5. Si la requérante soutient ne pas avoir reçu, de la part de l’administration, de demande de communication de pièces, elle n’apporte aucun élément permettant de constituer un commencement de preuve de la réalité de ses allégations, comme notamment une copie d’écran de l’application informatique mentionnée à l’article 5 du décret n° 93-1362 du 30 décembre 1993, récapitulant les échanges et messages reçus des services de la préfecture, qui ferait apparaitre l’absence de réception de ce message du 15 janvier 2025. La seule production d’un courriel du 16 janvier 2025, d’une chargée de mission au sein de la préfecture du Val-d’Oise, informant la requérante, en réponse à son courriel du 21 novembre 2024, que les délais de traitement de sa demande n’étaient pas connus, ne suffit pas à rapporter une telle preuve. Par suite, Mme B… ne conteste pas utilement le caractère incomplet de son dossier et son argumentation doit être regardée comme n’étant manifestement pas assortie des précisions permettant d’en apprécier le bien-fondé.
6. Par suite, sa requête doit être rejetée en toutes ses conclusions, en application des dispositions du 7° de l’article R. 222-1 du code de justice administrative.
O R D O N N E :
Article 1er : La requête de Mme B… est rejetée.

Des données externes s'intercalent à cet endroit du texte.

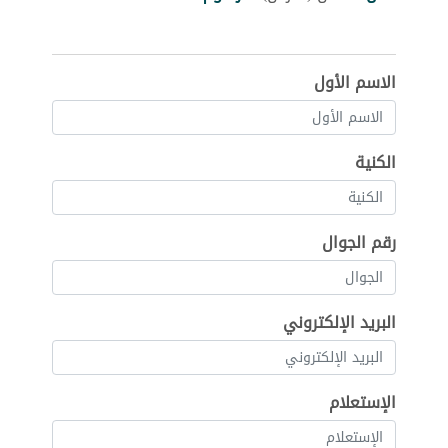
الاسم الأول
الكنية
رقم الجوال
البريد الإلكتروني
الإستعلام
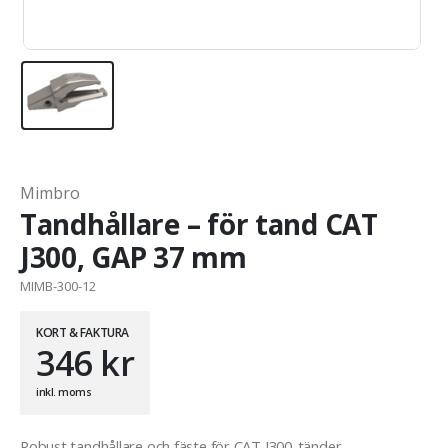
Mimbro
Tandhållare – för tand CAT
J300, GAP 37 mm
MIMB-300-12
KORT & FAKTURA
346
kr
inkl. moms
Robust tandhållare och fäste för CAT J300-tänder.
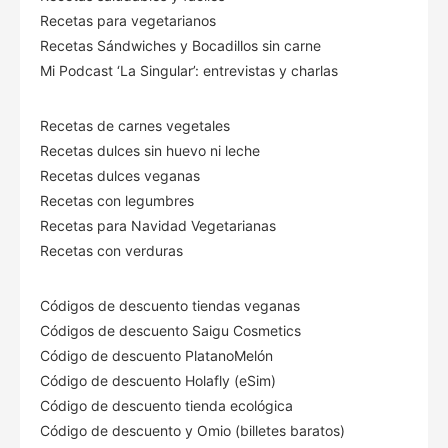
Recetas para vegetarianos
Recetas Sándwiches y Bocadillos sin carne
Mi Podcast ‘La Singular’: entrevistas y charlas
Recetas de carnes vegetales
Recetas dulces sin huevo ni leche
Recetas dulces veganas
Recetas con legumbres
Recetas para Navidad Vegetarianas
Recetas con verduras
Códigos de descuento tiendas veganas
Códigos de descuento Saigu Cosmetics
Código de descuento PlatanoMelón
Código de descuento Holafly (eSim)
Código de descuento tienda ecológica
Código de descuento
y Omio (billetes baratos)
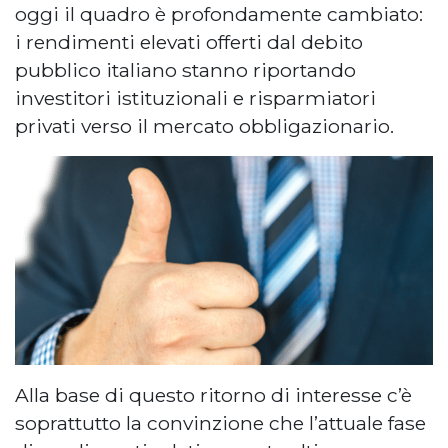
oggi il quadro è profondamente cambiato:
i rendimenti elevati offerti dal debito
pubblico italiano stanno riportando
investitori istituzionali e risparmiatori
privati verso il mercato obbligazionario.
Alla base di questo ritorno di interesse c’è
soprattutto la convinzione che l’attuale fase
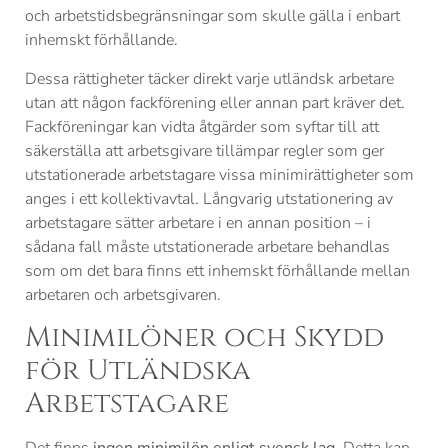
och arbetstidsbegränsningar som skulle gälla i enbart
inhemskt förhållande.
Dessa rättigheter täcker direkt varje utländsk arbetare
utan att någon fackförening eller annan part kräver det.
Fackföreningar kan vidta åtgärder som syftar till att
säkerställa att arbetsgivare tillämpar regler som ger
utstationerade arbetstagare vissa minimirättigheter som
anges i ett kollektivavtal. Långvarig utstationering av
arbetstagare sätter arbetare i en annan position – i
sådana fall måste utstationerade arbetare behandlas
som om det bara finns ett inhemskt förhållande mellan
arbetaren och arbetsgivaren.
Minimilöner och Skydd
för Utländska
Arbetstagare
Det finns
ingen minimilön enligt svensk lag
. Detta kan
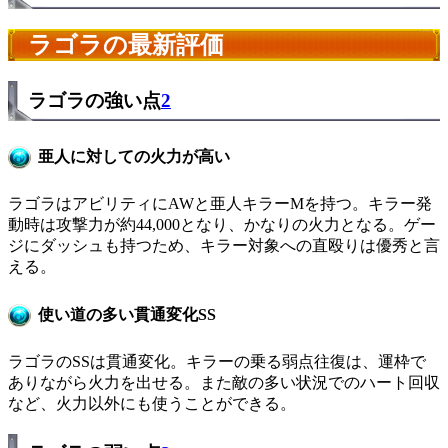
ラゴラの最新評価
ラゴラの強い点
2
亜人に対しての火力が高い
ラゴラはアビリティにAWと亜人キラーMを持つ。キラー発
動時は攻撃力が約44,000となり、かなりの火力となる。ゲー
ジにダッシュも持つため、キラー対象への直殴りは優秀と言
える。
使い道の多い貫通変化SS
ラゴラのSSは貫通変化。キラーの乗る弱点往復は、運枠で
ありながら火力を出せる。また敵の多い状況でのハート回収
など、火力以外にも使うことができる。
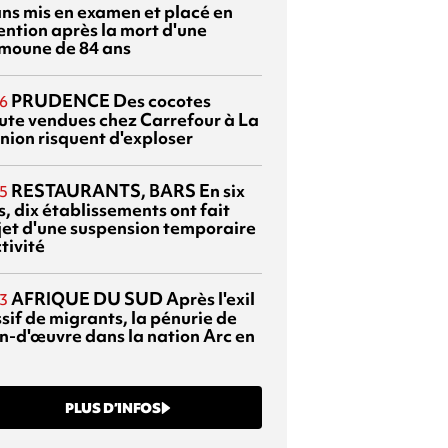
ans mis en examen et placé en
ention après la mort d'une
moune de 84 ans
PRUDENCE
Des cocotes
6
ute vendues chez Carrefour à La
nion risquent d'exploser
RESTAURANTS, BARS
En six
5
, dix établissements ont fait
bjet d'une suspension temporaire
tivité
AFRIQUE DU SUD
Après l'exil
3
sif de migrants, la pénurie de
n-d'œuvre dans la nation Arc en
PLUS D’INFOS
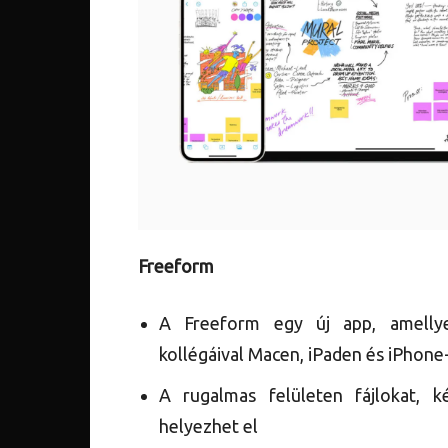
Freeform
A Freeform egy új app, amellye
kollégáival Macen, iPaden és iPhone
A rugalmas felületen fájlokat, 
helyezhet el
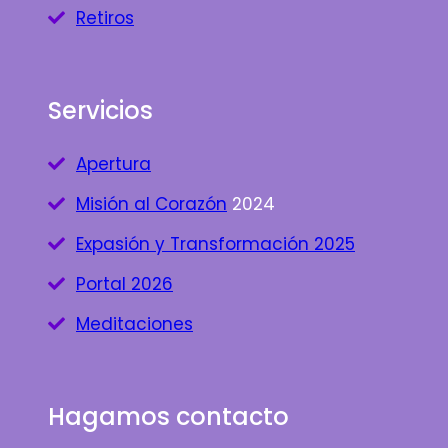
Retiros
Servicios
Apertura
Misión al Corazón
2024
Expasión y Transformación 2025
Portal 2026
Meditaciones
Hagamos contacto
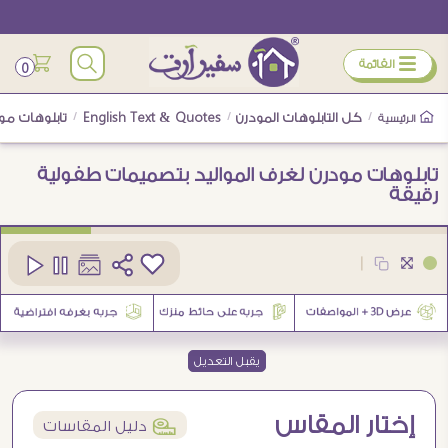
ÿ
القائمة
0
/
كل التابلوهات المودرن
/
English Text & Quotes
/
تابلوهات مو
الرئيسية
تابلوهات مودرن لغرف المواليد بتصميمات طفولية
رقيقة
كود
SA101995
|
يقبل التعديل
إختار المقاس
í
دليل المقاسات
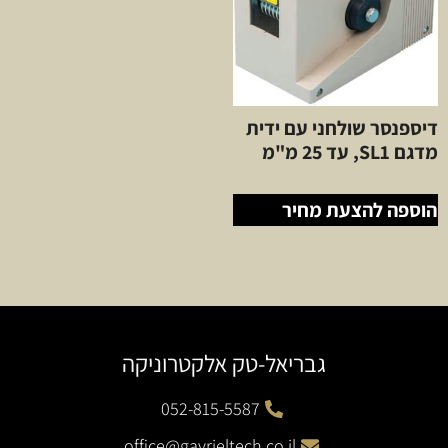
דיספנסר שולחני עם ידית
מדגם SL1, עד 25 מ"מ
הוספה להצעת מחיר
גבריאל-טק אלקטרוניקה
052-815-5587
office@gavrieltech.co.il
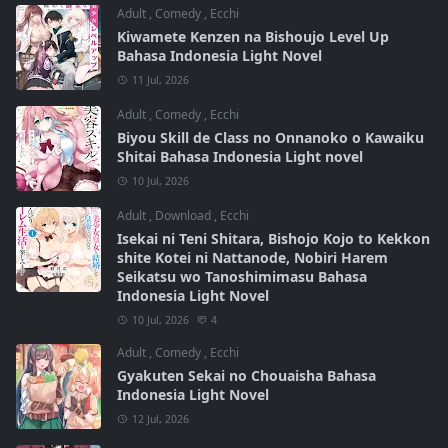
Adult
,
Comedy
,
Ecchi
Kiwamete Kenzen na Bishoujo Level Up
Bahasa Indonesia Light Novel
11 Jul, 2026
Adult
,
Comedy
,
Ecchi
Biyou Skill de Class no Onnanoko o Kawaiku
Shitai Bahasa Indonesia Light novel
10 Jul, 2026
Adult
,
Download
,
Ecchi
Isekai ni Teni Shitara, Bishojo Kojo to Kekkon
shite Kotei ni Nattanode, Nobiri Harem
Seikatsu wo Tanoshimimasu Bahasa
Indonesia Light Novel
10 Jul, 2026
4
Adult
,
Comedy
,
Ecchi
Gyakuten Sekai no Chouaisha Bahasa
Indonesia Light Novel
12 Jul, 2026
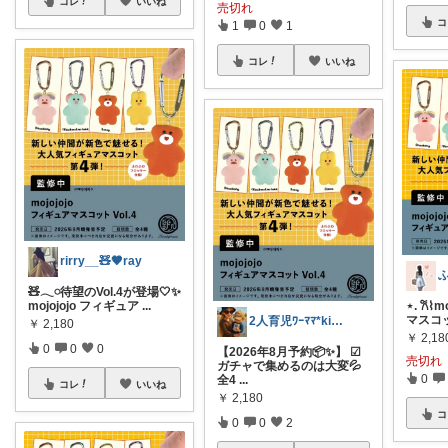
コレ
いいね
売切れ
コ
1
0
1
コレ
いいね
rirry__🧸🤎ray
🧸𓂃𓏸待望のVol.4が登場🤍✨
mojojojo フィギュア
...
⋆. 𐙚⌇
マスコット
2人育児ﾜｰﾏﾏ*kinakoomama
￥
2,180
￥
2,18
0
0
0
【2026年8月予約📦✨】 ☑︎
売切れ
ガチャで集めるのは大変💦
0
全4
...
コレ
いいね
￥
2,180
コ
0
0
2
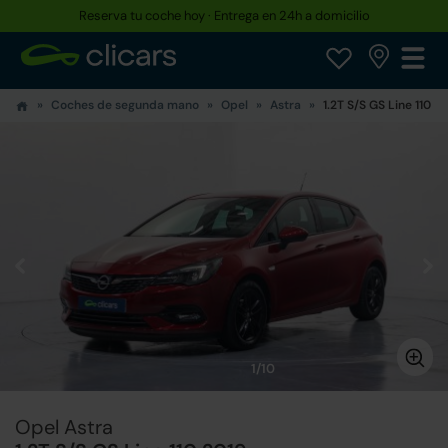
Reserva tu coche hoy · Entrega en 24h a domicilio
Coches de segunda mano
Opel
Astra
1.2T S/S GS Line 110
1/10
Opel Astra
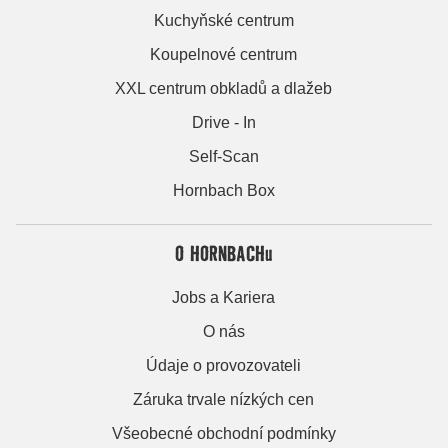
Kuchyňské centrum
Koupelnové centrum
XXL centrum obkladů a dlažeb
Drive - In
Self-Scan
Hornbach Box
O HORNBACHu
Jobs a Kariera
O nás
Údaje o provozovateli
Záruka trvale nízkých cen
Všeobecné obchodní podmínky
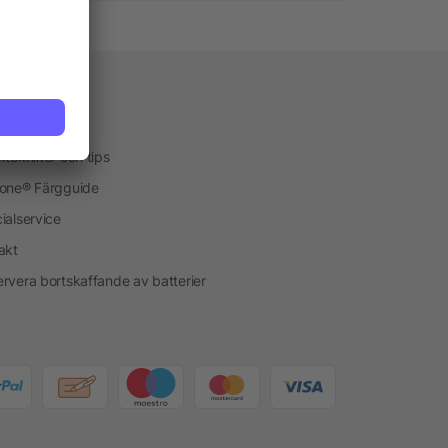
vice
kservice
ktekniker och tips
one® Färgguide
ialservice
akt
rvera bortskaffande av batterier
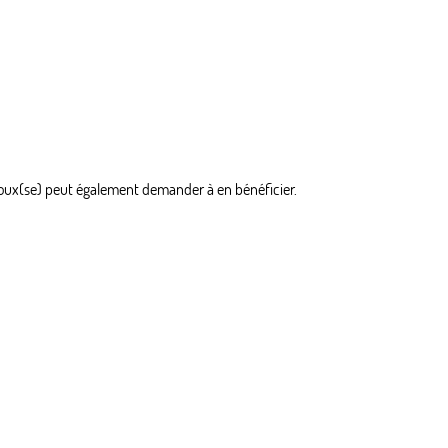
époux(se) peut également demander à en bénéficier.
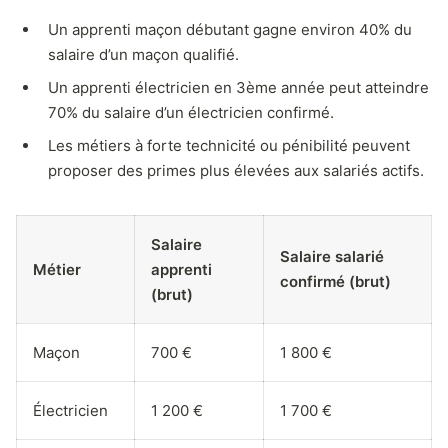
Un apprenti maçon débutant gagne environ 40% du
salaire d’un maçon qualifié.
Un apprenti électricien en 3ème année peut atteindre
70% du salaire d’un électricien confirmé.
Les métiers à forte technicité ou pénibilité peuvent
proposer des primes plus élevées aux salariés actifs.
Salaire
Salaire salarié
Métier
apprenti
confirmé (brut)
(brut)
Maçon
700 €
1 800 €
Électricien
1 200 €
1 700 €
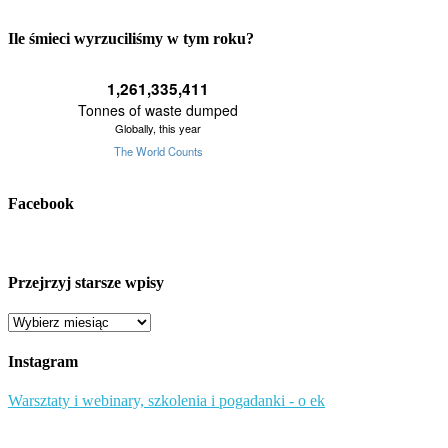
Ile śmieci wyrzuciliśmy w tym roku?
Facebook
Przejrzyj starsze wpisy
Przejrzyj
starsze
wpisy
Instagram
Warsztaty i webinary, szkolenia i pogadanki - o ek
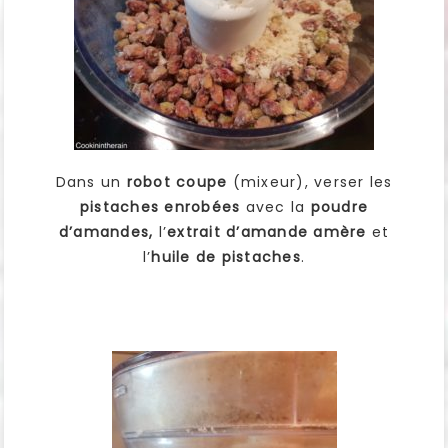
Dans un
robot coupe
(mixeur), verser les
pistaches enrobées
avec la
poudre
d’amandes,
l’
extrait d’amande amère
et
l’
huile de pistaches
.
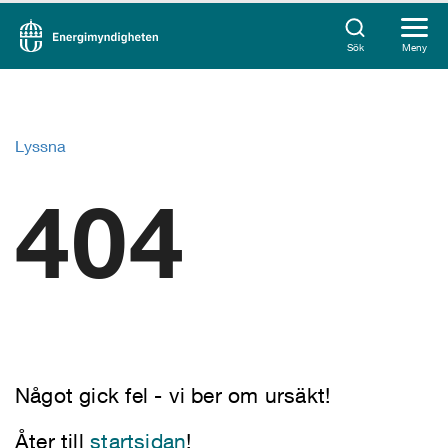
Sök
Meny
Lyssna
404
Något gick fel - vi ber om ursäkt!
Åter till
startsidan
!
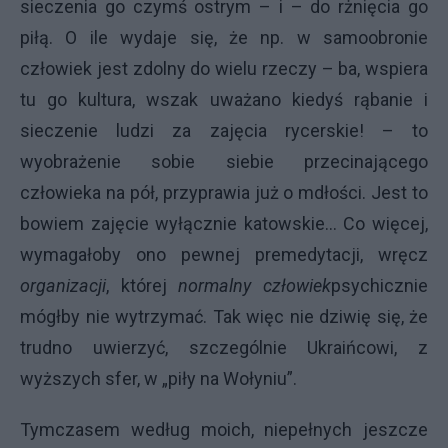
sieczenia go czymś ostrym – i – do rżnięcia go
piłą. O ile wydaje się, że np. w samoobronie
człowiek jest zdolny do wielu rzeczy – ba, wspiera
tu go kultura, wszak uważano kiedyś rąbanie i
sieczenie ludzi za zajęcia rycerskie! – to
wyobrażenie sobie siebie przecinającego
człowieka na pół, przyprawia już o mdłości. Jest to
bowiem zajęcie wyłącznie katowskie… Co więcej,
wymagałoby ono pewnej premedytacji, wręcz
organizacji
, której
normalny człowiek
psychicznie
mógłby nie wytrzymać. Tak więc nie dziwię się, że
trudno uwierzyć, szczególnie Ukraińcowi, z
wyższych sfer, w „piły na Wołyniu”.
Tymczasem według moich, niepełnych jeszcze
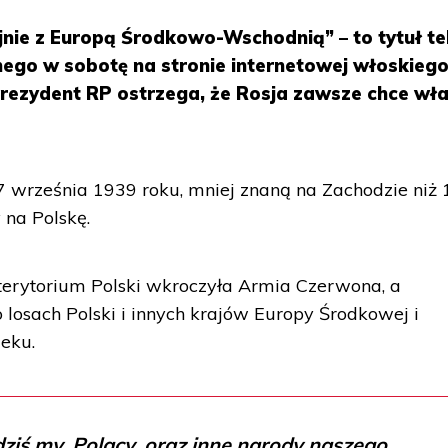
jnie z Europą Środkowo-Wschodnią” – to tytuł te
ego w sobotę na stronie internetowej włoskieg
 Prezydent RP ostrzega, że Rosja zawsze chce wł
 września 1939 roku, mniej znaną na Zachodzie niż 
 na Polskę.
a terytorium Polski wkroczyła Armia Czerwona, a
losach Polski i innych krajów Europy Środkowej i
eku.
dziś my, Polacy, oraz inne narody naszego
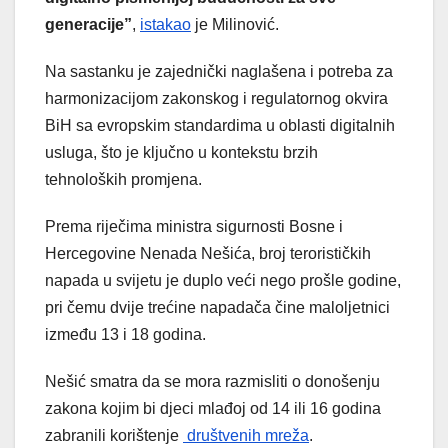
generacije”
,
istakao
je Milinović.
Na sastanku je zajednički naglašena i potreba za
harmonizacijom zakonskog i regulatornog okvira
BiH sa evropskim standardima u oblasti digitalnih
usluga, što je ključno u kontekstu brzih
tehnoloških promjena.
Prema riječima ministra sigurnosti Bosne i
Hercegovine Nenada Nešića, broj terorističkih
napada u svijetu je duplo veći nego prošle godine,
pri čemu dvije trećine napadača čine maloljetnici
između 13 i 18 godina.
Nešić smatra da se mora razmisliti o donošenju
zakona kojim bi djeci mlađoj od 14 ili 16 godina
zabranili korištenje
društvenih mreža
.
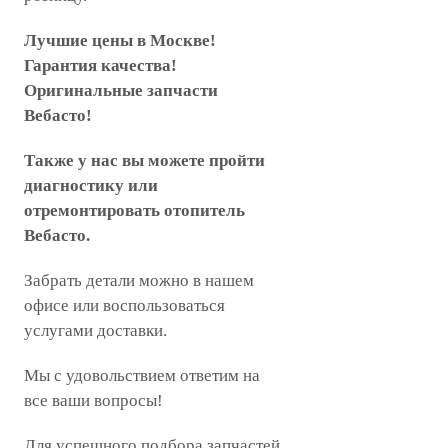
Лучшие цены в Москве!
Гарантия качества!
Оригинальные запчасти
Вебасто!
Также у нас вы можете пройти
диагностику или
отремонтировать отопитель
Вебасто.
Забрать детали можно в нашем
офисе или воспользоваться
услугами доставки.
Мы с удовольствием ответим на
все ваши вопросы!
Для успешного подбора запчастей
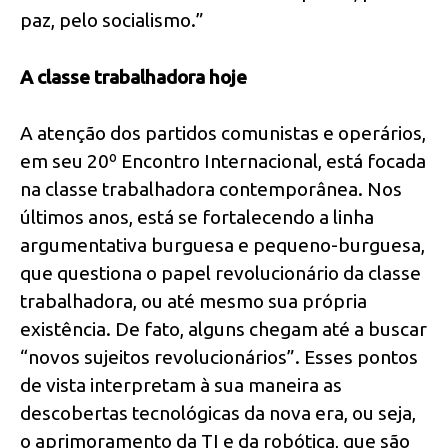
paz, pelo socialismo.”
A classe trabalhadora hoje
A atenção dos partidos comunistas e operários,
em seu 20º Encontro Internacional, está focada
na classe trabalhadora contemporânea. Nos
últimos anos, está se fortalecendo a linha
argumentativa burguesa e pequeno-burguesa,
que questiona o papel revolucionário da classe
trabalhadora, ou até mesmo sua própria
existência. De fato, alguns chegam até a buscar
“novos sujeitos revolucionários”. Esses pontos
de vista interpretam à sua maneira as
descobertas tecnológicas da nova era, ou seja,
o aprimoramento da TI e da robótica, que são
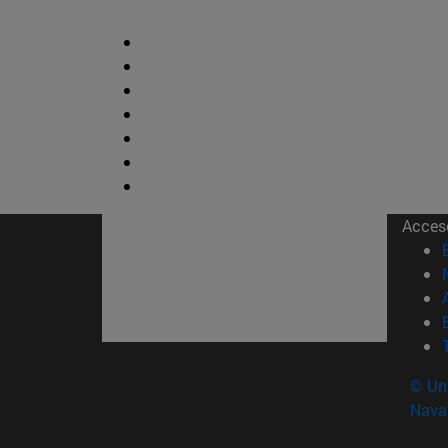
Acces
© Uni
Nava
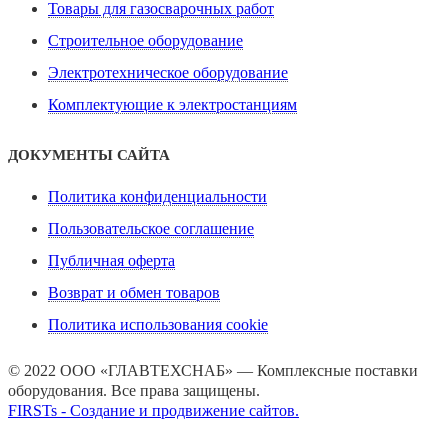
Товары для газосварочных работ
Строительное оборудование
Электротехническое оборудование
Комплектующие к электростанциям
ДОКУМЕНТЫ САЙТА
Политика конфиденциальности
Пользовательское соглашение
Публичная оферта
Возврат и обмен товаров
Политика использования cookie
© 2022 ООО «ГЛАВТЕХСНАБ» — Комплексные поставки
оборудования. Все права защищены.
FIRSTs - Создание и продвижение сайтов.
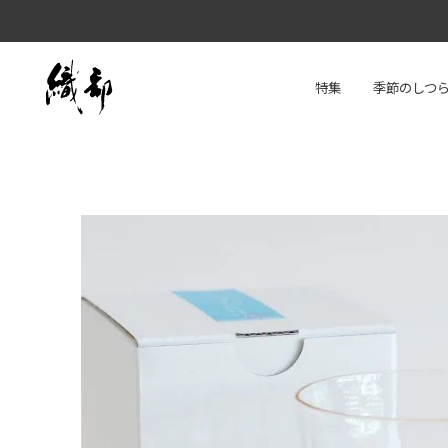
特集
季節のしつ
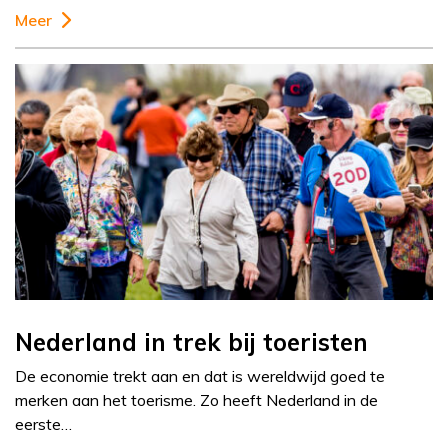
Meer
Nederland in trek bij toeristen
De economie trekt aan en dat is wereldwijd goed te
merken aan het toerisme. Zo heeft Nederland in de
eerste…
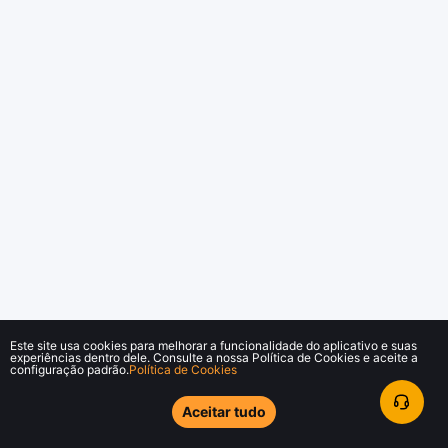
Este site usa cookies para melhorar a funcionalidade do aplicativo e suas
experiências dentro dele. Consulte a nossa Política de Cookies e aceite a
configuração padrão.
Política de Cookies
Aceitar tudo
© 2018-2026 Bybit.com. Todos os direitos reservados.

Article 2 : La présente ordonnance sera notifiée à Mme A… B….
Fait à Cergy, le 16 décembre 2025.
Le président de la 4ème chambre,
S. Ouillon
La République mande et ordonne au ministre de l’intérieur en ce qui le concerne, et à tous les commissaires de justice à ce requis en ce qui concerne les voies de droit commun contre les parties privées, de pourvoir à l’exécution de la présente décision.